Now, IKEA is close to clinching retail space in Odessa. "Yes, it looks like we are on our way," Director of IKEA's Ukrainian office Frida Malmqvist told the Post on Sept. 12.

She said negotiations are still in progress for land in six different Ukrainian regions, but "we are currently most hopeful about Odessa." Malmqvist said the company is prepared to invest around $2 billion in these projects, but first has to get land.

IKEA had originally set its sights on launching Ukrainian retail operations at a wooded site on the edge of Kyiv, but the city has stalled approval, citing environmental concerns.

The plans for Kyiv's left bank include a family shopping center with up to 150 different retail and entertainment facilities.

The main problem in acquiring land in Ukraine, according to Malmqvist, is a shortage of adequate plots. IKEA seeks green areas on the outskirts of urban areas but close to main transportation arteries.

The task is complicated by Ukraine's moratorium of the sale of agricultural or forest land, which necessitates getting a waver from top officials.

Amidst the country's continuing political chaos, the question becomes: Who do you ask?

In July 2004, IKEA founder Ingvar Kamprad first met with now former President Leonid Kuchma to discuss the company's investment plans. In March 2005, Kamprad returned to Ukraine to meet with newly elected President Viktor Yushchenko.

It was during this visit, according to IKEA spokespeople, that Kamprad received "verbal approval" for the company's $1.2 billion investment plans.

But negotiations were stalled, as environmental groups, such as Ukraine's Greens Party, protested against developing the wooded area that same year. The city offered IKEA an alternative plot of land in another part of the city, but IKEA continued to pursue the left-bank plot.

Six years earlier, in March 2000, the furniture giant had opened its first store in Moscow, where it has pumped hundreds of millions of euros into building retail outlets surrounded by modern shopping malls replete with restaurants and recreational facilities.

"We are always looking for new places," Malmqvist said. "But we have still not given up hope of opening our first store in Kyiv," she added.

In the meantime, IKEA Ukraine is involved in another segment of the company's operations - buying and exporting locally made furniture. "We don't just open stores, we trade furniture as well to widen our income base," Malmqvist said.

Currently, IKEA Ukraine has around 20 employees in Ukraine involved in seeking out Ukrainian furniture makers that meet the international company's standards.
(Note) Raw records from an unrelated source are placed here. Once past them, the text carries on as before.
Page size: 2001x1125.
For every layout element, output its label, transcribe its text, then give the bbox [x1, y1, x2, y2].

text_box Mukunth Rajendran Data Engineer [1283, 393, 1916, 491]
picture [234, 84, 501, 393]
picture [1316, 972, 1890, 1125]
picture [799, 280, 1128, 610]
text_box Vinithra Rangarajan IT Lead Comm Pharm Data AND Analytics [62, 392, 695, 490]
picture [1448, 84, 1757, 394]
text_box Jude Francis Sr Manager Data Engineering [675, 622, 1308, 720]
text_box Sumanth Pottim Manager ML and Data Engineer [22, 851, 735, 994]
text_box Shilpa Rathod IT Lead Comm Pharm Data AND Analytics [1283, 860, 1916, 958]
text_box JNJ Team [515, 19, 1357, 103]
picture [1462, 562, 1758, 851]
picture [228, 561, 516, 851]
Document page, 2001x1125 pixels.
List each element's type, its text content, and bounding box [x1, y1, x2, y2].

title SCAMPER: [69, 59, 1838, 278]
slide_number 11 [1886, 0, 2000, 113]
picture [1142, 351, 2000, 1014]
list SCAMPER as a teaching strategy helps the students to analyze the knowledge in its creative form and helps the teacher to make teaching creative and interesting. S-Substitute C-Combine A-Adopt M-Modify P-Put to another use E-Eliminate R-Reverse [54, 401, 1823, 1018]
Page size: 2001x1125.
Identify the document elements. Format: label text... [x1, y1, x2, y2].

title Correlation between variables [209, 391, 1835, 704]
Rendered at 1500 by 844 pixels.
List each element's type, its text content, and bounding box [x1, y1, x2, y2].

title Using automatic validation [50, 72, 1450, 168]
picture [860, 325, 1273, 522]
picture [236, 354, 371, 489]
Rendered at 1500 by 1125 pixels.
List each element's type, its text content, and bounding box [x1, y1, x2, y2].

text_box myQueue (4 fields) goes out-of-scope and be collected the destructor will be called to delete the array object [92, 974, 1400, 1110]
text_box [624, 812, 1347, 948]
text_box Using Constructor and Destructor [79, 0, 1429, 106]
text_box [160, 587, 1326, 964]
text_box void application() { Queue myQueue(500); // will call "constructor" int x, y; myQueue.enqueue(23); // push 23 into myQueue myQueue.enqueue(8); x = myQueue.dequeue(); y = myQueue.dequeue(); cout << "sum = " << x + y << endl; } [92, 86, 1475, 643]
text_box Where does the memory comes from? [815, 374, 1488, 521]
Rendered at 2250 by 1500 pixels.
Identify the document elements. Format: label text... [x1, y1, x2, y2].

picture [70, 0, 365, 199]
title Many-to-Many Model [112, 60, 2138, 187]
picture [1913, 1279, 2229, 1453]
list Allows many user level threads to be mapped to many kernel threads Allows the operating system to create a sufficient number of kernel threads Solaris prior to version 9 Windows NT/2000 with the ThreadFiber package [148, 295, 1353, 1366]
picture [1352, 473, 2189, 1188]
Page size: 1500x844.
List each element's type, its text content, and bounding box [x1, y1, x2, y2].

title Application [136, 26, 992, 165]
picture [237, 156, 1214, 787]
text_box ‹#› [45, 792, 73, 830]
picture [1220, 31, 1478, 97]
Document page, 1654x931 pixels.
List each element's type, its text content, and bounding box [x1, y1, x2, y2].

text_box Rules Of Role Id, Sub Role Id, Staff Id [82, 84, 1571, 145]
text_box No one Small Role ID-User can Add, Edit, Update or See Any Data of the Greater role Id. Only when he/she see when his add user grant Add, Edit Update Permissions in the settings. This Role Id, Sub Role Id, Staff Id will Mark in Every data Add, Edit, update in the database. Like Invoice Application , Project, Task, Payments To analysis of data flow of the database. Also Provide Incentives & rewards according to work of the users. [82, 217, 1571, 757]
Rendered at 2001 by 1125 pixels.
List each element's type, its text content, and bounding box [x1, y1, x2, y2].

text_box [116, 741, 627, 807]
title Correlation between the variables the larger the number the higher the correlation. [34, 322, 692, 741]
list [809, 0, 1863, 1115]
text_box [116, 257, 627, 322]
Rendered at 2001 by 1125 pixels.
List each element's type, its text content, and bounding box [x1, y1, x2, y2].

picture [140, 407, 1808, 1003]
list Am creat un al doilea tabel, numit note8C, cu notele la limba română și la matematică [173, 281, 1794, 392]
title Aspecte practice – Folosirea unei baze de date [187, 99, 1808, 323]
The furniture is exported and sold abroad under the IKEA brand name.

IKEA launched its Ukrainian trading operations in 2005. "They are still very small compared to Russia," Malmqvist said.

IKEA has also operated a saw mill and furniture plant in western Ukraine's Transcarpathia Region for more than a decade, but is better known for its furniture outlets and the shopping centers it builds around them.

The Swedish company sells low-priced products, including furniture, accessories, bathrooms and kitchens at retail stores around the world.